Question

Calculate the number of states per cubic meter of sodium in 3s band. The density of sodium is \[1013{\text{ }}kg{m^{ - 3}}\]. How many of them are empty?

Answer 1

Hint: The given problem is from semiconductor electronics. To solve this first we calculate the total number of atoms. Then after considering electronic configuration, we will calculate the number of states and number of empty states.
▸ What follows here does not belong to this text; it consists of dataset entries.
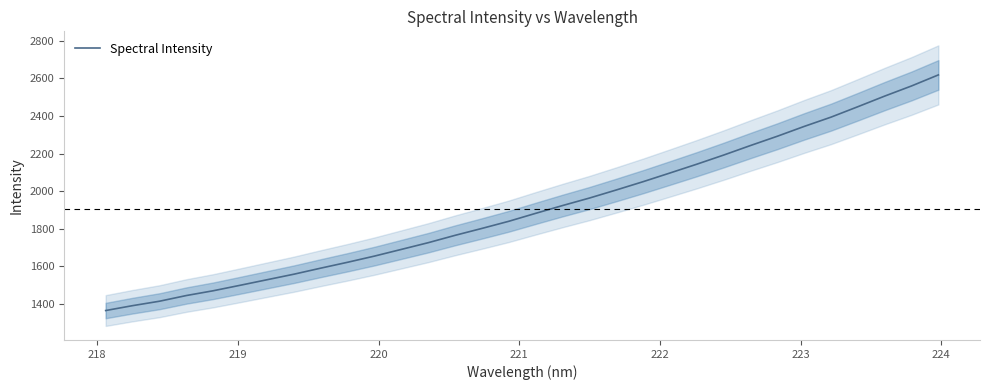

What is the maximum value for Spectral Intensity?

2619.0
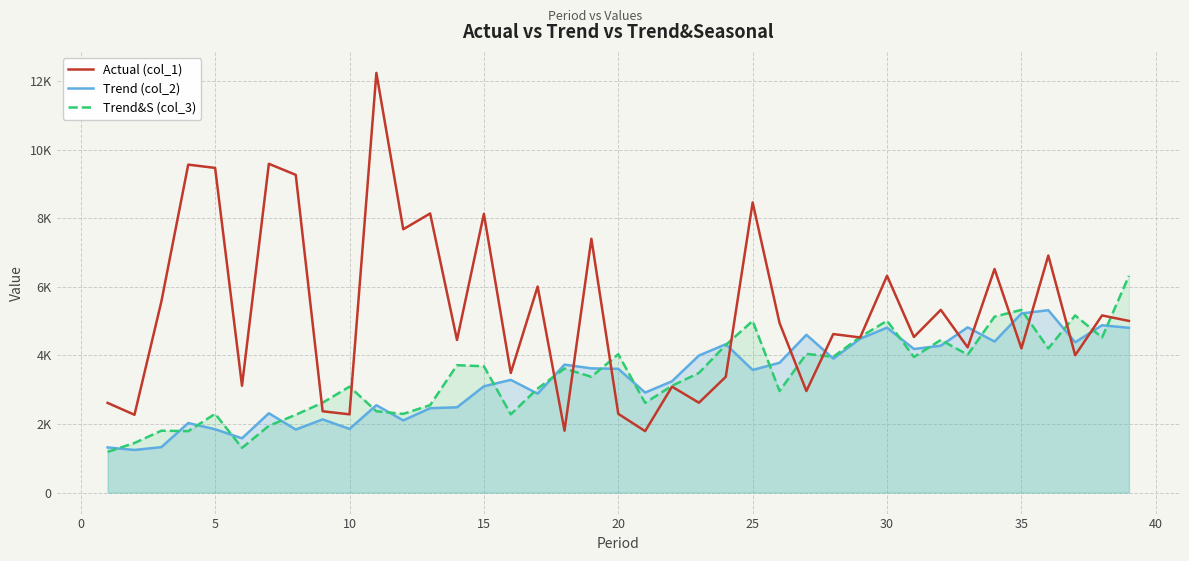

What are all the series names shown in the legend?

Actual (col_1), Trend (col_2), Trend&S (col_3)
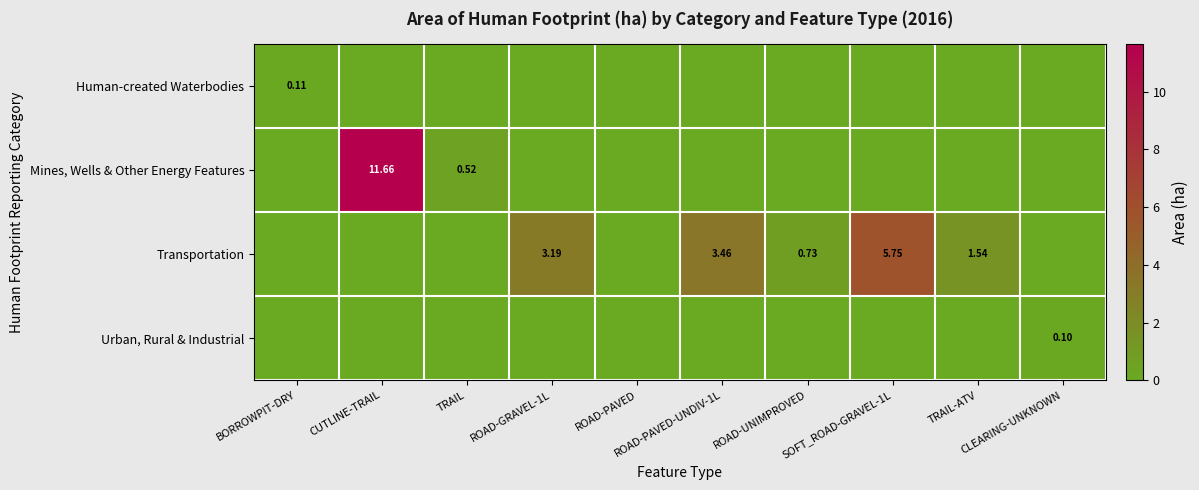

How many categories are shown in the chart?

10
Complete step by step answer:
According to given problem the data is given as
Density of sodium, d= \[1013{\text{ }}kg{m^{ - 3}}\]
Volume, V= $1{m^3}$
Mass can be defined as the product of density and volume, So here we will calculate the mass of sodium as,
$m = d \times V = 1013 \times 1 = 1013kg$
Molecular mass of sodium, M=23

As we know that 23 gram sodium contains 6 atoms, so the number of atoms in 1013 kg sodium will be-
$
  N = \dfrac{{1013 \times {{10}^3} \times 6 \times {{10}^{23}}}}{{23}} \\
   \Rightarrow N = 264.26 \times {10^{26}} \\
 $
(A) As the number of maximum possible electrons that can occupy the 3s band is 2, the total number of seats in the 3s band will be
$
  N = 2 \times 264 \times {10^{26}} \\
   \Rightarrow N = 5.3 \times {10^{28}} \\
 $
(B) As the atomic number of sodium is 11, its electronic configuration is $1{s^2},2{s^2},2{p^6},3{s^1}$.

According to electron filling in different bands, s band requires 2 electrons in itself. But This implies that the 3s band is half filled in case of sodium, so the total number of unoccupied states is half of the total number of seats in the 3s band.
Number of empty states=$\dfrac{{5.3 \times {{10}^{28}}}}{2} = 2.65 \times {10^{28}}$
These are the numbers of states that are empty in sodium atoms.
This is the required solution for a given problem.

Note: The electron configuration of an element describes how electrons are distributed in its atomic orbitals. Electron configurations are useful for determining the valency of an element, interpreting atomic spectra and predicting the properties of a group of elements.